In this proposal, we present an approach that leverages evaluation-driven information retrieval (IR) techniques. These techniques optimize an objective function that balances the value of finding relevant content with the imperative to protect sensitive information. This leads to designing a new evaluation metric that balances between relevance and sensitivity. Then, some baselines are introduced for addressing the current problem and a proposed approach that is based on building a listwise learning to rank (LtR) model. The resulting model is trained with a modified loss function to optimize for the new evaluation metric. In the experiments, one of the LETOR benchmark datasets, OHSUMED, is used with a subset of the Medical Subject Headings (MeSH) labels as a surrogate to represent the sensitive documents. Results show the efficacy of the proposed approach when evaluated using the new evaluation metric. This work leads to two challenges to be addressed by my future proposed work.

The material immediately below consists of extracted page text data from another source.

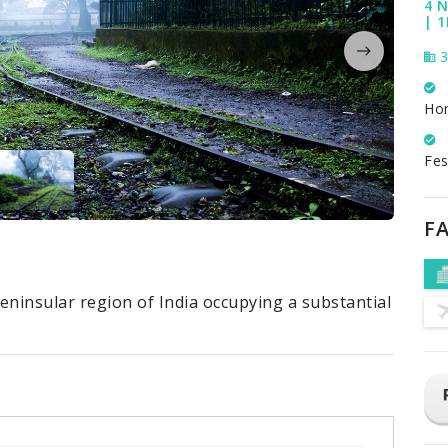
4 N
| 
3
Ho
Fes
FA
eninsular region of India occupying a substantial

First, our experiments were done on OHSUMED that contains medical documents and we used metadata from that collection to treat some categories as if they represented sensitive content. This motivates us to develop a new test collection that has realistic sensitive content, e.g. personal information, or private conversations. The target test collection should have 4 components: 1) set of documents, 2) search topics which represent information needs, 3) relevance judgments, and 4) sensitivity annotations. We propose to work on corporate email datasets, e.g. Avocado. This test collection will help us understand the representation of sensitive content, and hence we can build a learning model to classify emails having sensitive information. The resulting learning model will be integrated with an LtR model to rank documents based on relevance and sensitivity.
Second, our fully automatic approaches may be risky because they may still do mistakes by putting sensitive content in the search result list. However, since people are far better than machines at drawing inferences from running text. We propose an active learning strategy where an archivist intervenes to manually review content which the sensitivity classifier is most uncertain about. Assuming the archivist is perfect in deciding the relevance and sensitivity of a document, a relevant and non-sensitive document is sent as an additional result to the searcher trying to enhance his future queries. The archivist's feedback will enable sensitivity classifier to adapt to the sensitivities within the collection. To measure the goodness of the proposed system, we propose a new evaluation metric that measures the gain the searcher gets, by getting at least one relevant document, while minimizing the archivist's review effort.
Dept rep: Dr. Ashok Agrawala
Members: Dr. Marine Carpuat
Mahmoud F. Sayed is a Ph.D. student in the Department of Computer Science at the University of Maryland, College Park. His research interests include Information Retrieval and Machine Learning. In particular, he is interested in multi-criteria learning to rank.